A record number of Georgia residents have cast ballots during early voting, in the wake of last year’s adoption of election integrity measures that critics derided as “voter suppression” and President Joe Biden called a “blatant attack” on the Constitution and compared the law to a Jim Crow-era relic.
Early voting for the May 24 primary elections ended on May 20.
“The record early voting turnout is a testament to the security of the voting system and the hard work of our county election officials,” Georgia Secretary of State Brad Raffensperger said in a statement.
“As Secretary of State, I promised to strike a strong balance between access and security in our elections, and these numbers demonstrate that I kept that promise and that voters have confidence in Georgia’s elections.”
Allegations of voter fraud and other irregularities in the 2020 election prompted Republicans in a number of states to advance measures they argued were meant to shore up election integrity and public confidence in the electoral system.
When it was signed into law by Georgia Gov. Brian Kemp in March 2021, SB 202 drew praise from backers of elections security initiatives and criticism from those who claimed the bill amounted to voter suppression.
“It adds rigid restrictions on casting absentee ballots that will effectively deny the right to vote to countless voters,” Biden said during his first solo press conference on March 26, 2021.
Calling the Georgia voter law “sick” and “un-American,” Biden labeled it as “Jim Crow in the 21st century,” referring to Jim Crow laws that enforced racial segregation in the South.
“It must end.
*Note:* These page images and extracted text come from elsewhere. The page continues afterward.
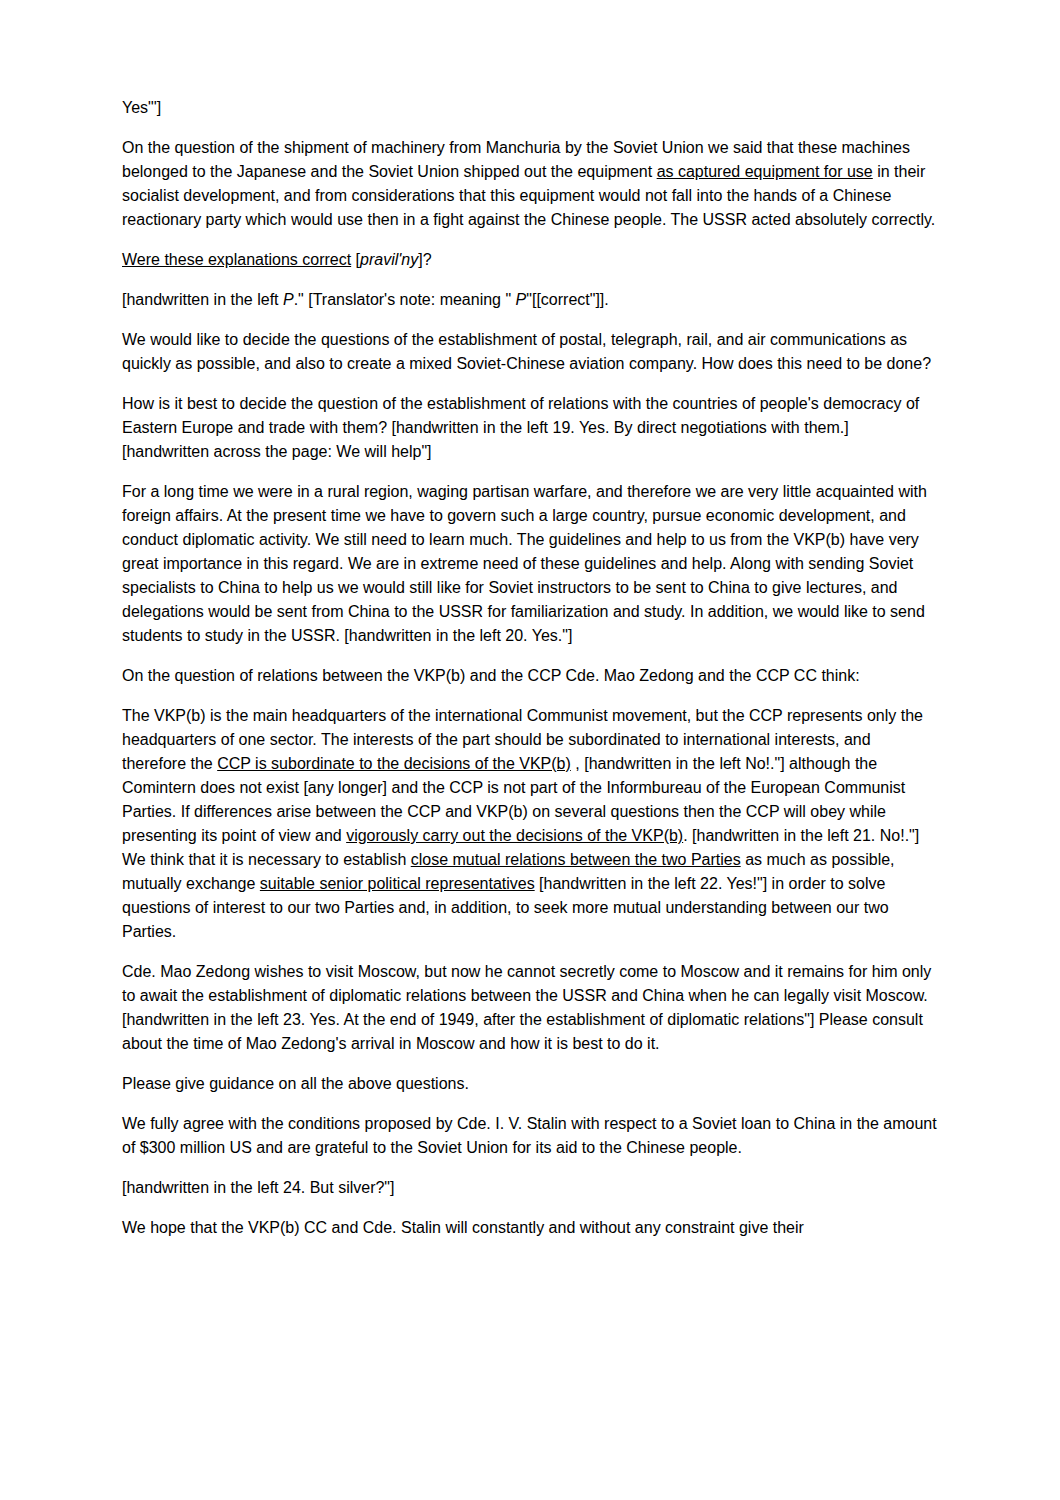Yes"']
On the question of the shipment of machinery from Manchuria by the Soviet Union we said that these machines belonged to the Japanese and the Soviet Union shipped out the equipment as captured equipment for use in their socialist development, and from considerations that this equipment would not fall into the hands of a Chinese reactionary party which would use then in a fight against the Chinese people. The USSR acted absolutely correctly.
Were these explanations correct [pravil'ny]?
[handwritten in the left P." [Translator's note: meaning " P"[[correct"]].
We would like to decide the questions of the establishment of postal, telegraph, rail, and air communications as quickly as possible, and also to create a mixed Soviet-Chinese aviation company. How does this need to be done?
How is it best to decide the question of the establishment of relations with the countries of people's democracy of Eastern Europe and trade with them? [handwritten in the left 19. Yes. By direct negotiations with them.] [handwritten across the page: We will help"]
For a long time we were in a rural region, waging partisan warfare, and therefore we are very little acquainted with foreign affairs. At the present time we have to govern such a large country, pursue economic development, and conduct diplomatic activity. We still need to learn much. The guidelines and help to us from the VKP(b) have very great importance in this regard. We are in extreme need of these guidelines and help. Along with sending Soviet specialists to China to help us we would still like for Soviet instructors to be sent to China to give lectures, and delegations would be sent from China to the USSR for familiarization and study. In addition, we would like to send students to study in the USSR. [handwritten in the left 20. Yes."]
On the question of relations between the VKP(b) and the CCP Cde. Mao Zedong and the CCP CC think:
The VKP(b) is the main headquarters of the international Communist movement, but the CCP represents only the headquarters of one sector. The interests of the part should be subordinated to international interests, and therefore the CCP is subordinate to the decisions of the VKP(b) , [handwritten in the left No!."] although the Comintern does not exist [any longer] and the CCP is not part of the Informbureau of the European Communist Parties. If differences arise between the CCP and VKP(b) on several questions then the CCP will obey while presenting its point of view and vigorously carry out the decisions of the VKP(b). [handwritten in the left 21. No!."] We think that it is necessary to establish close mutual relations between the two Parties as much as possible, mutually exchange suitable senior political representatives [handwritten in the left 22. Yes!"] in order to solve questions of interest to our two Parties and, in addition, to seek more mutual understanding between our two Parties.
Cde. Mao Zedong wishes to visit Moscow, but now he cannot secretly come to Moscow and it remains for him only to await the establishment of diplomatic relations between the USSR and China when he can legally visit Moscow. [handwritten in the left 23. Yes. At the end of 1949, after the establishment of diplomatic relations"] Please consult about the time of Mao Zedong's arrival in Moscow and how it is best to do it.
Please give guidance on all the above questions.
We fully agree with the conditions proposed by Cde. I. V. Stalin with respect to a Soviet loan to China in the amount of $300 million US and are grateful to the Soviet Union for its aid to the Chinese people.
[handwritten in the left 24. But silver?"]
We hope that the VKP(b) CC and Cde. Stalin will constantly and without any constraint give their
We have a moral and constitutional obligation to act,” Biden said at the time, prompting Kemp to reject the president’s characterization of the law.
“It is obvious that neither President Biden nor his handlers have actually read SB 202, which I signed into law yesterday,” Kemp told The Epoch Times in an email. “This bill expands voting access, streamlines vote-counting procedures, and ensures election integrity.”
Raffensperger, who was named as a defendant in one of the lawsuits, said in a statement in March 2021 that he implemented a version of the identification requirement ahead of the 2020 election and that it didn’t lead to a falloff in turnout.
“The left said that photo ID for in-person voting would suppress votes. It didn’t. Registration and turnout soared, hitting new records with each election cycle,” he said at the time.
“Their cataclysmic predictions about the effects of this law are simply baseless. The next election will prove that, but I won’t hold my breath waiting for the left and the media to admit they were wrong.”
The record-breaking early voter turnout numbers in the 2022 primaries that Raffensperger’s office announced on May 20 provide a data point in support of his forecast.